Few-Shot Self-Rationalization with Natural Language Prompts
- URL: http://arxiv.org/abs/2111.08284v1
- Date: Tue, 16 Nov 2021 08:21:40 GMT
- Title: Few-Shot Self-Rationalization with Natural Language Prompts
- Authors: Ana Marasovi\'c, Iz Beltagy, Doug Downey, Matthew E. Peters
- Abstract summary: Self-rationalization models that predict task labels generate free-text elaborations for their predictions.
These models are, however, currently trained with a large amount of human-written free-text explanations for each task.
We propose to study a more realistic setting of self-rationalization using few training examples.

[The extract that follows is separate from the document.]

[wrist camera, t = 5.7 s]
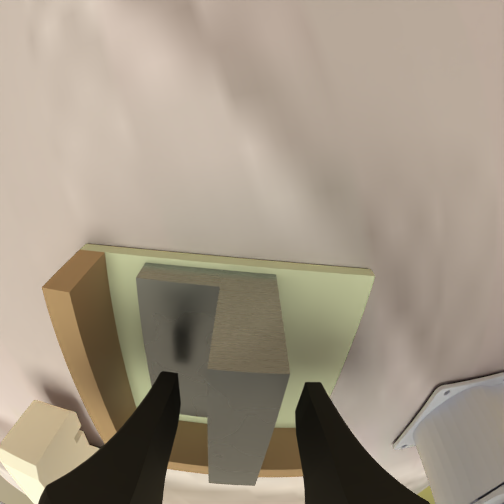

- Score: 29.23404535276466
- License: http://creativecommons.org/licenses/by/4.0/
- Abstract: Self-rationalization models that predict task labels and generate free-text
elaborations for their predictions could enable more intuitive interaction with
NLP systems. These models are, however, currently trained with a large amount
of human-written free-text explanations for each task which hinders their
broader usage. We propose to study a more realistic setting of
self-rationalization using few training examples. We present FEB -- a
standardized collection of four existing English-language datasets and
associated metrics. We identify the right prompting approach by extensively
exploring natural language prompts on FEB. Then, by using this prompt and
scaling the model size, we demonstrate that making progress on few-shot
self-rationalization is possible. We show there is still ample room for
improvement in this task: the average plausibility of generated explanations
assessed by human annotators is at most 51%, while plausibility of human
explanations is 76%. We hope that FEB together with our proposed approach will
spur the community to take on the few-shot self-rationalization challenge.